Kevin Monk’s You’re-Not-In-Rural-Danforth-Anymore moment came not long after he arrived on the UI campus to study agriculture in the early ’90s.
“Thinking back to when I walked on to campus over 25 years ago as a freshman, I laugh thinking about how clueless I really was. Coming from a small town about an hour north of Champaign, the ‘big city’ was quite a shock to me. I thought I knew it all and was ready, but wow,” says the two-degree grad (BS ’97, agriculture; MS ’15, agriculture economics).
“Three people really stick out to me as huge influences that gave me the confidence needed to get through undergrad.”
1. Phil Buriak.
“Phil was one of my advisors, whose door was always open. When my first report card came out and my adjustment to college life was reflected in my grades, it was Phil who told me that ‘You have what it takes,’ that ‘there was more to school then grades,’ and to give it my all, but focus on my strengths.

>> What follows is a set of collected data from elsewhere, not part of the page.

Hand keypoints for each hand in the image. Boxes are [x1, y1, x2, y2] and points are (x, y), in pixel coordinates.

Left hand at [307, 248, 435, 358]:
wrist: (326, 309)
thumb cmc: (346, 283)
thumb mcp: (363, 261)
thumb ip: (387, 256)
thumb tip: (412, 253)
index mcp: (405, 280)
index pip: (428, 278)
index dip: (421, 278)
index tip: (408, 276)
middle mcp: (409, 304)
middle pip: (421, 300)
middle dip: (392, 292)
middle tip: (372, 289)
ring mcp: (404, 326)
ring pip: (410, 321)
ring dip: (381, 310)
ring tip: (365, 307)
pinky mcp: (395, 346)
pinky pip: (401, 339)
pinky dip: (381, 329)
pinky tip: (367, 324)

“He was a great mentor who unfortunately passed away this past year.”
2. Carol Johnson.
“Carol was the manager of career services in the College of ACES. When we first met in her office, I said, ‘I’m only a freshman, but I’d like to sign up for some internship interviews.’

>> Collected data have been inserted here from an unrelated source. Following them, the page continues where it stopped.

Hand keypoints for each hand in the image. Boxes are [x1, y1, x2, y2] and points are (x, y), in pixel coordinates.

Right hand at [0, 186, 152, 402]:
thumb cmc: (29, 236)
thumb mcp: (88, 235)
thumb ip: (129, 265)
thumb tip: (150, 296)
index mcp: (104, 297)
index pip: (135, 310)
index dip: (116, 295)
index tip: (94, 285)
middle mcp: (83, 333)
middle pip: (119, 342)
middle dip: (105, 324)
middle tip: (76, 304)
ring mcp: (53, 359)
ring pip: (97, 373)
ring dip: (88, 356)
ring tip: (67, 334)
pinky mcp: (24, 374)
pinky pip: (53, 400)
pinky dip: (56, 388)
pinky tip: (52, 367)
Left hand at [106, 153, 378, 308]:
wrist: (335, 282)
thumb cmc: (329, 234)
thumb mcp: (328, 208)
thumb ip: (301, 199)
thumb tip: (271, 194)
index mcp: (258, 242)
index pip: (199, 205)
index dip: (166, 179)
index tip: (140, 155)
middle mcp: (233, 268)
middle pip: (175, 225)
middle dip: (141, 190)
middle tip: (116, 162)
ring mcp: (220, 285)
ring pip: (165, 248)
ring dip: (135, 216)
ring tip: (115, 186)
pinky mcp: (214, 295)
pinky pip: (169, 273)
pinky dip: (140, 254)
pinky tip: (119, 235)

“Her response was something along the lines of ‘Don’t ever say you’re just a freshman, or anything.’ The message being that you’re more than just anything.

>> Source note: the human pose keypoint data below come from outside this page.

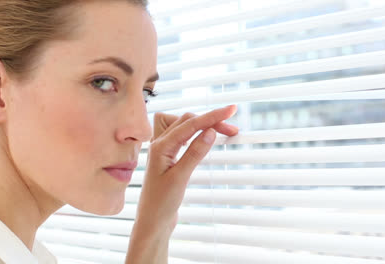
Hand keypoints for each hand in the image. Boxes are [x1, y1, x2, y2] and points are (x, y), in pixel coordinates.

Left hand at [135, 105, 238, 233]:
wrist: (152, 222)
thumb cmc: (161, 204)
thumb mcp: (180, 178)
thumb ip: (194, 153)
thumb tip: (210, 131)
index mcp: (160, 147)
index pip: (190, 124)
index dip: (212, 116)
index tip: (231, 109)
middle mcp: (160, 144)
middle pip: (187, 120)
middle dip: (210, 120)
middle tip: (232, 129)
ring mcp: (164, 150)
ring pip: (183, 126)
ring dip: (201, 125)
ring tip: (222, 131)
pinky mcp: (169, 157)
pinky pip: (182, 137)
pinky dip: (195, 134)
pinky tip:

“Wow, talk about encouraging.”
3. John Santos.
“John was the director of international agriculture and ag study abroad programs. I met John early on at Illinois, sitting by him at a scholarship banquet.
“I thought I wanted a study abroad experience, but having rarely stepped outside rural Illinois, I didn’t know where to start. John invited me to his office and there opened up the world of international agriculture to me.
“He was so personable and really took an interest in me. He gave me a passion for agriculture in other regions of the world that burns bright today.
“His encouragement and dedication to international study abroad opportunities guided me to a program in Russia, which was one of the main highlights of my undergrad experience in Illinois.
“Coming back to campus several years later for a master’s in agriculture economics, I was fortunate to come across another individual who helped challenge my thinking and open up amazing opportunities for me — Paul McNamara.
“Paul opened my eyes to agriculture in developing countries and for that I am ever grateful. Paul enabled me to study on a short program in west Africa.
“He encouraged me to find ways I can use my knowledge about modern agriculture and improve developing agriculture. He still is a great mentor.”